Exercise:
Reproduce every line of the listing exactly.

--- --- ---

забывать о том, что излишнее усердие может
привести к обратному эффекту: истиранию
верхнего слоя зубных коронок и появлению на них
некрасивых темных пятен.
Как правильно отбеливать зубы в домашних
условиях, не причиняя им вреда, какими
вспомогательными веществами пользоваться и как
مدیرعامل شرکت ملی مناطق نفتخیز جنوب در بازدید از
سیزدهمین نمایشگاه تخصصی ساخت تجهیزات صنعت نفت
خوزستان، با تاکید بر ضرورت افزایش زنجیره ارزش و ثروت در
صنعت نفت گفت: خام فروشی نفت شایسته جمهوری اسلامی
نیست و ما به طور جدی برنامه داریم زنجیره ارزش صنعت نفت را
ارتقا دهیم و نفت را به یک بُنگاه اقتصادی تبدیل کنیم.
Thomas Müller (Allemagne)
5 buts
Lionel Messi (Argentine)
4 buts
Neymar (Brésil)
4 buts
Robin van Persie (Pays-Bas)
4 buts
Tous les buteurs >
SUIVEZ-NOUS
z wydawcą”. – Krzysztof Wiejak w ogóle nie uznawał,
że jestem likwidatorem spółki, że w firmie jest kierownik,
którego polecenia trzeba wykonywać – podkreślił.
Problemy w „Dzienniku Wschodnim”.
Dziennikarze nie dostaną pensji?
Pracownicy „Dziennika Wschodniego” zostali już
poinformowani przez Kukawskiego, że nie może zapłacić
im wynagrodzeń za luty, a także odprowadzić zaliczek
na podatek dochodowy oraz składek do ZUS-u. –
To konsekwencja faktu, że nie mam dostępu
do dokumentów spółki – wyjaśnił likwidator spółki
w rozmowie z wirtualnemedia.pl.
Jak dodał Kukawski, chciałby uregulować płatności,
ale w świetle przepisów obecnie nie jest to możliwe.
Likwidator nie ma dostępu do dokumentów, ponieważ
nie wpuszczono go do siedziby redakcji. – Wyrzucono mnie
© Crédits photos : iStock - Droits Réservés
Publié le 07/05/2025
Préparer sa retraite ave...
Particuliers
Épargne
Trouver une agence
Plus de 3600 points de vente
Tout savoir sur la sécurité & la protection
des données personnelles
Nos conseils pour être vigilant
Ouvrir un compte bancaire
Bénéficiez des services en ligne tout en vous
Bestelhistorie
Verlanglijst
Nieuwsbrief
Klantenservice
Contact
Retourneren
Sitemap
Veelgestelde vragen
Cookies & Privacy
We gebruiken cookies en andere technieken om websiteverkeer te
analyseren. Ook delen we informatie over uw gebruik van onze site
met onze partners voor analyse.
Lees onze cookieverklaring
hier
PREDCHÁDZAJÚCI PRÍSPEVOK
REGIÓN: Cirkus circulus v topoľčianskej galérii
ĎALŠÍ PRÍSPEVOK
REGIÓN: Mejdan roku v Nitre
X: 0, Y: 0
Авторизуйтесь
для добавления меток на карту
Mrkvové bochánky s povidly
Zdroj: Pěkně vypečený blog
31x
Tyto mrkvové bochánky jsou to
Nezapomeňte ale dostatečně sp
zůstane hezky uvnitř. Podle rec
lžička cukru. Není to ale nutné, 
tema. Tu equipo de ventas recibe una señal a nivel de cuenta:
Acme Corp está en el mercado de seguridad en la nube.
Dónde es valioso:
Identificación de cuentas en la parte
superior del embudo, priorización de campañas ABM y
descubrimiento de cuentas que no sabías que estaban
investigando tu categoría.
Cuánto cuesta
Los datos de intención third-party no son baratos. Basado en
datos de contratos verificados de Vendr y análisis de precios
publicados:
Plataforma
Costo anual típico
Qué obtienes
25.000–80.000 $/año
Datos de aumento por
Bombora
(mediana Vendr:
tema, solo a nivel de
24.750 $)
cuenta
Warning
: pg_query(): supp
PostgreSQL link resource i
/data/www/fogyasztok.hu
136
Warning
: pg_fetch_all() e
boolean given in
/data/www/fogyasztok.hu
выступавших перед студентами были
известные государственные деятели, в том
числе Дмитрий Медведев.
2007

--- --- ---

Worked solution:
забывать о том, что излишнее усердие может
привести к обратному эффекту: истиранию
верхнего слоя зубных коронок и появлению на них
некрасивых темных пятен.
Как правильно отбеливать зубы в домашних
условиях, не причиняя им вреда, какими
вспомогательными веществами пользоваться и как
مدیرعامل شرکت ملی مناطق نفتخیز جنوب در بازدید از
سیزدهمین نمایشگاه تخصصی ساخت تجهیزات صنعت نفت
خوزستان، با تاکید بر ضرورت افزایش زنجیره ارزش و ثروت در
صنعت نفت گفت: خام فروشی نفت شایسته جمهوری اسلامی
نیست و ما به طور جدی برنامه داریم زنجیره ارزش صنعت نفت را
ارتقا دهیم و نفت را به یک بُنگاه اقتصادی تبدیل کنیم.
Thomas Müller (Allemagne)
5 buts
Lionel Messi (Argentine)
4 buts
Neymar (Brésil)
4 buts
Robin van Persie (Pays-Bas)
4 buts
Tous les buteurs >
SUIVEZ-NOUS
z wydawcą”. – Krzysztof Wiejak w ogóle nie uznawał,
że jestem likwidatorem spółki, że w firmie jest kierownik,
którego polecenia trzeba wykonywać – podkreślił.
Problemy w „Dzienniku Wschodnim”.
Dziennikarze nie dostaną pensji?
Pracownicy „Dziennika Wschodniego” zostali już
poinformowani przez Kukawskiego, że nie może zapłacić
im wynagrodzeń za luty, a także odprowadzić zaliczek
na podatek dochodowy oraz składek do ZUS-u. –
To konsekwencja faktu, że nie mam dostępu
do dokumentów spółki – wyjaśnił likwidator spółki
w rozmowie z wirtualnemedia.pl.
Jak dodał Kukawski, chciałby uregulować płatności,
ale w świetle przepisów obecnie nie jest to możliwe.
Likwidator nie ma dostępu do dokumentów, ponieważ
nie wpuszczono go do siedziby redakcji. – Wyrzucono mnie
© Crédits photos : iStock - Droits Réservés
Publié le 07/05/2025
Préparer sa retraite ave...
Particuliers
Épargne
Trouver une agence
Plus de 3600 points de vente
Tout savoir sur la sécurité & la protection
des données personnelles
Nos conseils pour être vigilant
Ouvrir un compte bancaire
Bénéficiez des services en ligne tout en vous
Bestelhistorie
Verlanglijst
Nieuwsbrief
Klantenservice
Contact
Retourneren
Sitemap
Veelgestelde vragen
Cookies & Privacy
We gebruiken cookies en andere technieken om websiteverkeer te
analyseren. Ook delen we informatie over uw gebruik van onze site
met onze partners voor analyse.
Lees onze cookieverklaring
hier
PREDCHÁDZAJÚCI PRÍSPEVOK
REGIÓN: Cirkus circulus v topoľčianskej galérii
ĎALŠÍ PRÍSPEVOK
REGIÓN: Mejdan roku v Nitre
X: 0, Y: 0
Авторизуйтесь
для добавления меток на карту
Mrkvové bochánky s povidly
Zdroj: Pěkně vypečený blog
31x
Tyto mrkvové bochánky jsou to
Nezapomeňte ale dostatečně sp
zůstane hezky uvnitř. Podle rec
lžička cukru. Není to ale nutné, 
tema. Tu equipo de ventas recibe una señal a nivel de cuenta:
Acme Corp está en el mercado de seguridad en la nube.
Dónde es valioso:
Identificación de cuentas en la parte
superior del embudo, priorización de campañas ABM y
descubrimiento de cuentas que no sabías que estaban
investigando tu categoría.
Cuánto cuesta
Los datos de intención third-party no son baratos. Basado en
datos de contratos verificados de Vendr y análisis de precios
publicados:
Plataforma
Costo anual típico
Qué obtienes
25.000–80.000 $/año
Datos de aumento por
Bombora
(mediana Vendr:
tema, solo a nivel de
24.750 $)
cuenta
Warning
: pg_query(): supp
PostgreSQL link resource i
/data/www/fogyasztok.hu
136
Warning
: pg_fetch_all() e
boolean given in
/data/www/fogyasztok.hu
выступавших перед студентами были
известные государственные деятели, в том
числе Дмитрий Медведев.
2007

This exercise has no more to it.